In Sanskrit, the word “Guna” means string or thread, virtue or merit, or quality or attribute, and is generally defined as “that which binds.” In Yoga and Ayurveda, the Gunas relate to all matter and energy describing the qualities of nature, and states of consciousness and, and are generally defined as:


Sattva: lightness, balance, harmony, purity, wellbeing, goodness, and harmony.

Rajas: heat, activity, passion, restlessness, turbulence, stress, and anger, or confusion.

Tamas: heaviness, lethargy, dullness, ignorance, delusion, darkness, or destructiveness.


Our individual natures have a proportion of each Guna; for instance, without Tamas, we would not sleep, without Rajas, we would lack dynamism, and without Sattva, life would be uninspiring, without the higher consciousness. 


When relating these attributes to food and health, Ayurveda utilizes the Gunas to understand the individual energetics of foods, spices, herbs and beverages and how they affect individual constitution and imbalances, and overall health and wellbeing.


In addition to looking at the Gunas of food, Ayurveda also looks to eating proper quantities, following an organic seasonal diet, having regularity of meals so the body has effective digestion, assimilation and elimination processes, our state of minds while preparation of foods instilling consciousness, and following proper food combining making sure that what we eat are compatible to not create Ama or disease.


According to Ayurveda, these gunas have the following effects on our health:


Sattvic food are those that purify the body and calm the mind bring presence and raising our consciousness. These foods include fresh fruits, level vegetables, nuts, grains, fresh milk and dairy products, and spices like fresh ginger, fresh or dried turmeric, coriander, cardamom, and fennel. A sattvic diet includes preparing foods with love and full awareness and eating food within 6 hours of preparation before they lose their energy. Pungent and Astringent foods and spices can be non-sattvic and include onion, garlic, red chilis, black pepper.

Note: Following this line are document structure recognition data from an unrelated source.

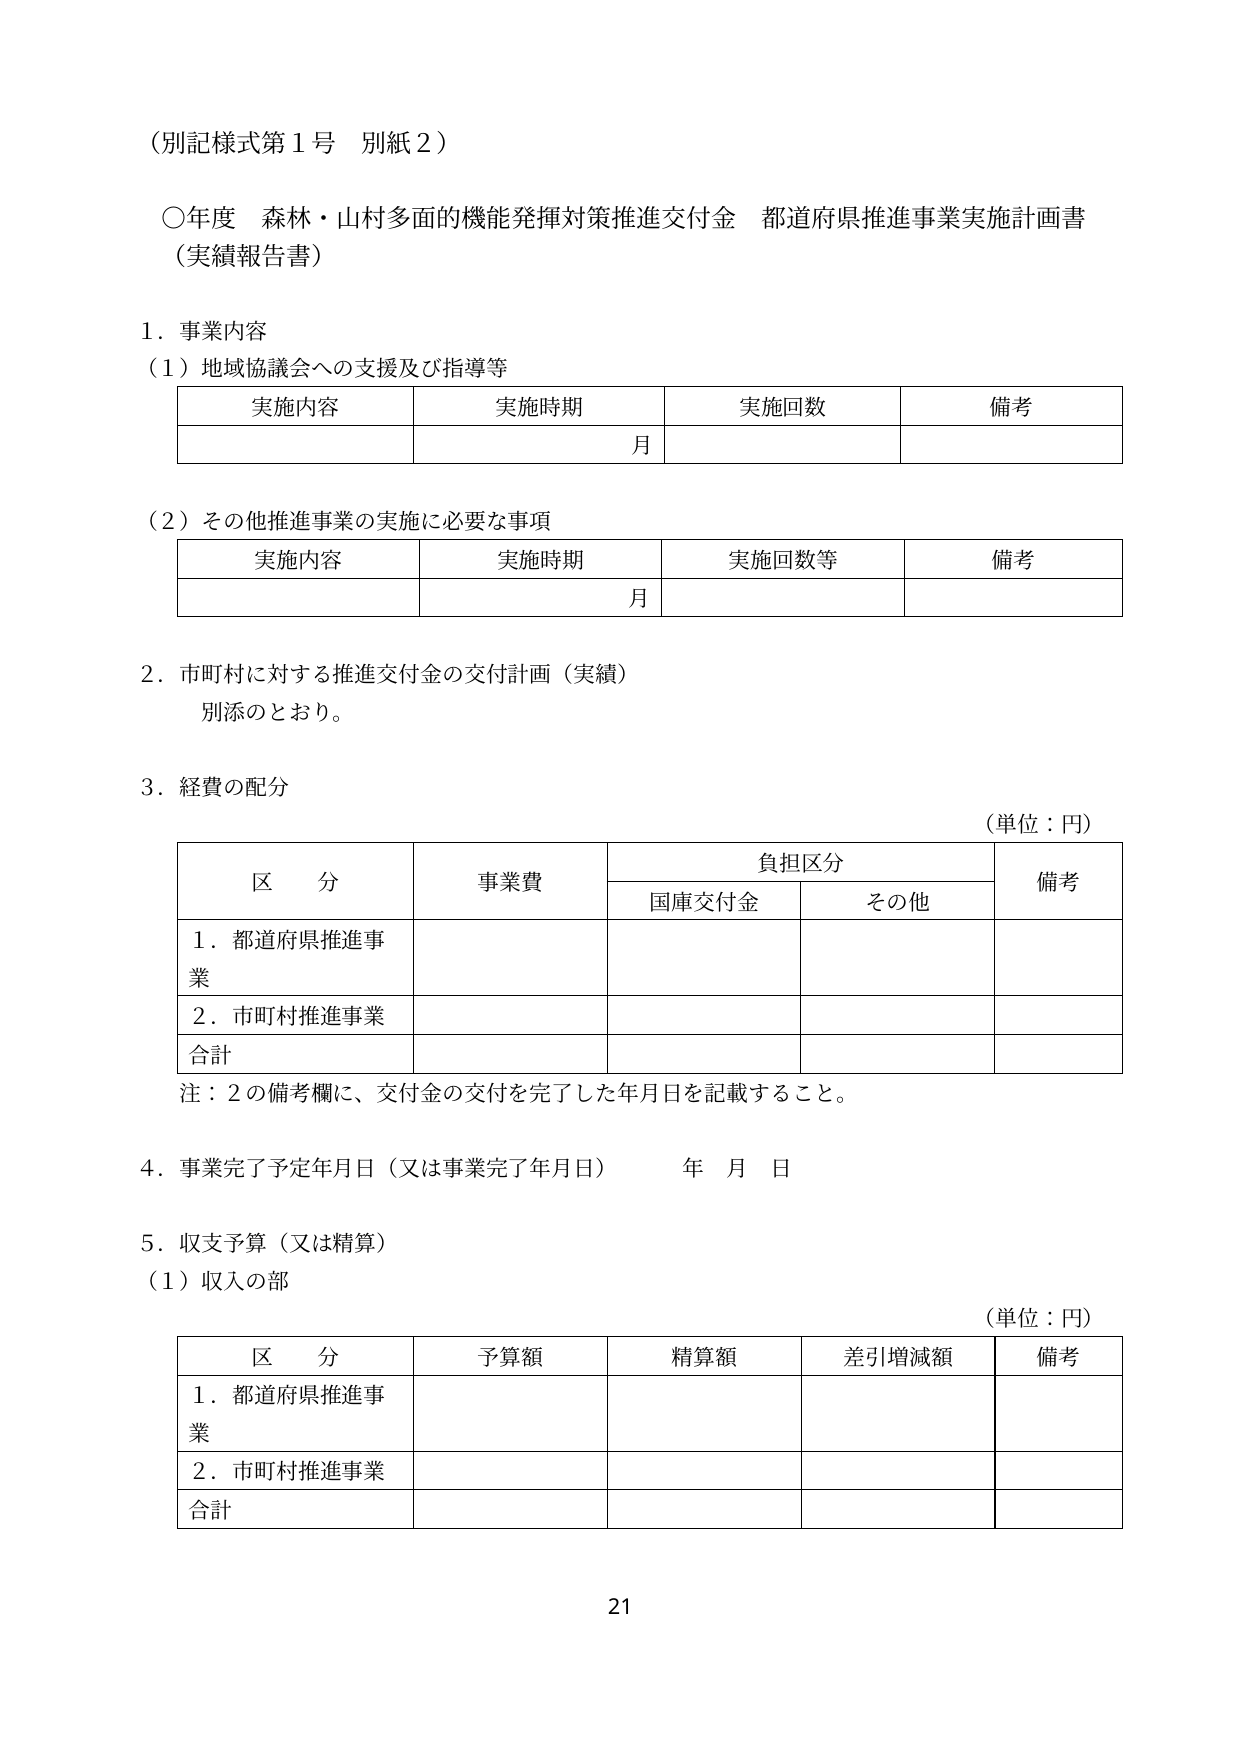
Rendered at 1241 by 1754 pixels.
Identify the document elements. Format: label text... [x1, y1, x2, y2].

table_header 実施回数等 [662, 540, 904, 578]
table_cell １．都道府県推進事業 [178, 920, 413, 995]
table_cell [608, 1452, 801, 1489]
table_header 負担区分 [608, 843, 994, 881]
table_header 実施時期 [420, 540, 661, 578]
table_cell [608, 920, 800, 995]
table_cell [802, 1490, 994, 1528]
table_header 事業費 [414, 843, 607, 919]
table_cell [662, 579, 904, 616]
table_cell [801, 920, 994, 995]
table_cell [802, 1452, 994, 1489]
table_cell [995, 1035, 1122, 1072]
table_header 予算額 [414, 1337, 607, 1374]
table_cell 合計 [178, 1035, 413, 1072]
table_cell [414, 920, 607, 995]
table_cell [996, 1490, 1122, 1528]
table_header 実施時期 [414, 387, 664, 424]
table_cell 月 [420, 579, 661, 616]
text ４．事業完了予定年月日（又は事業完了年月日） 年 月 日 [136, 1148, 1104, 1186]
table_cell その他 [801, 882, 994, 919]
table_cell [608, 1035, 800, 1072]
table_header 実施回数 [665, 387, 900, 424]
table_cell [996, 1452, 1122, 1489]
table_cell [665, 426, 900, 463]
text （１）地域協議会への支援及び指導等 [136, 348, 1104, 386]
table_header 区 分 [178, 1337, 413, 1374]
text （単位：円） [136, 1298, 1104, 1336]
table_cell [905, 579, 1122, 616]
table_cell [414, 1490, 607, 1528]
text 注：２の備考欄に、交付金の交付を完了した年月日を記載すること。 [136, 1073, 1104, 1111]
table_header 区 分 [178, 843, 413, 919]
table_cell [414, 996, 607, 1034]
table_cell [801, 996, 994, 1034]
table_cell [178, 579, 419, 616]
table_header 実施内容 [178, 387, 413, 424]
table_cell [414, 1452, 607, 1489]
table_cell [996, 1376, 1122, 1451]
table_cell [178, 426, 413, 463]
text ○年度 森林・山村多面的機能発揮対策推進交付金 都道府県推進事業実施計画書（実績報告書） [136, 198, 1104, 273]
table_header 差引増減額 [802, 1337, 994, 1374]
table_cell 国庫交付金 [608, 882, 800, 919]
table_cell 月 [414, 426, 664, 463]
table_header 備考 [995, 843, 1122, 919]
table_cell 合計 [178, 1490, 413, 1528]
table_header 備考 [905, 540, 1122, 578]
text （別記様式第１号 別紙２） [136, 123, 1104, 161]
table_cell [608, 1490, 801, 1528]
table_header 備考 [901, 387, 1122, 424]
text ２．市町村に対する推進交付金の交付計画（実績） [136, 655, 1104, 692]
table_cell [802, 1376, 994, 1451]
text ５．収支予算（又は精算） [136, 1223, 1104, 1261]
text （２）その他推進事業の実施に必要な事項 [136, 502, 1104, 539]
table_cell [901, 426, 1122, 463]
table_cell [608, 1376, 801, 1451]
table_cell [414, 1035, 607, 1072]
table_cell [995, 996, 1122, 1034]
table_header 実施内容 [178, 540, 419, 578]
table_cell ２．市町村推進事業 [178, 996, 413, 1034]
table_header 精算額 [608, 1337, 801, 1374]
text １．事業内容 [136, 311, 1104, 348]
text （１）収入の部 [136, 1261, 1104, 1298]
table_header 備考 [996, 1337, 1122, 1374]
table_cell [995, 920, 1122, 995]
table_cell [801, 1035, 994, 1072]
text （単位：円） [136, 805, 1104, 842]
table_cell １．都道府県推進事業 [178, 1376, 413, 1451]
text ３．経費の配分 [136, 767, 1104, 805]
table_cell [608, 996, 800, 1034]
text 別添のとおり。 [136, 692, 1104, 730]
table_cell ２．市町村推進事業 [178, 1452, 413, 1489]
table_cell [414, 1376, 607, 1451]
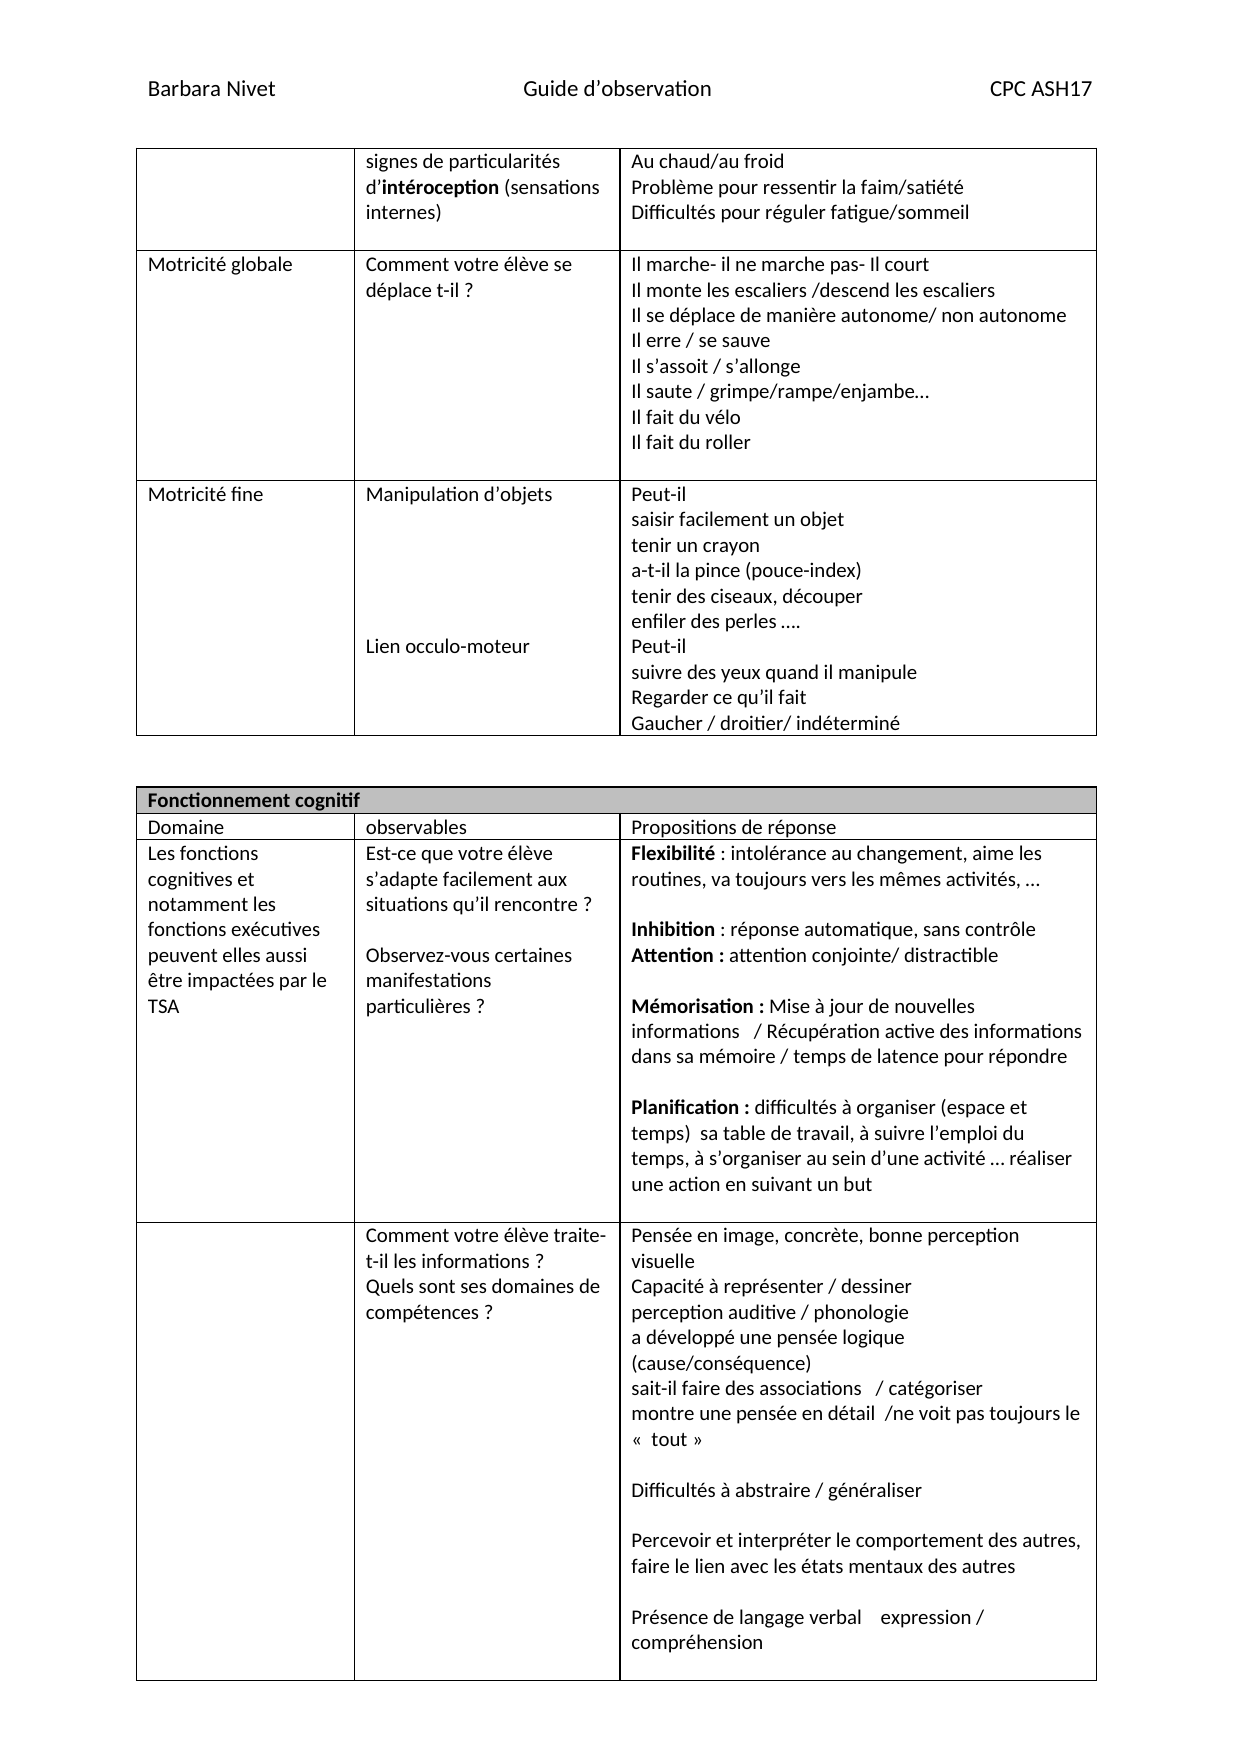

Rajasic food stimulates the body and mind into action, but in excess can cause hyperactivity, restlessness, anger, irritability, and sleeplessness. These foods included overly spiced foods, onions, garlic, tea, coffee, fried foods, excessively sugary foods, chocolate, and soft drinks. 

A rajasic person might eat on the run and experience poor digestion and health and is usually aggressive and overflowing with energy. According to Ayurveda, this can be beneficial if used wisely, and it can lead a person towards prosperity, power, and prestige. 


Tamasic food is referred to as dead foods, such as meat, fish, poultry, eggs, stale foods, including frozen, reheated foods, sugary foods, oily and heavy foods, and foods that are processed or have preservatives.

Alcohol, cigarettes, and drugs also fall into this category. All of these substances do nothing to lift our energy and consciousness, and if fact, they pull us down into a state of laziness, dullness, careless and unaware ourselves and others. Living tamasically can lead to obesity, diabetes, heart, and liver disease. We will feel unmotivated, careless, and oblivious of ourselves and others.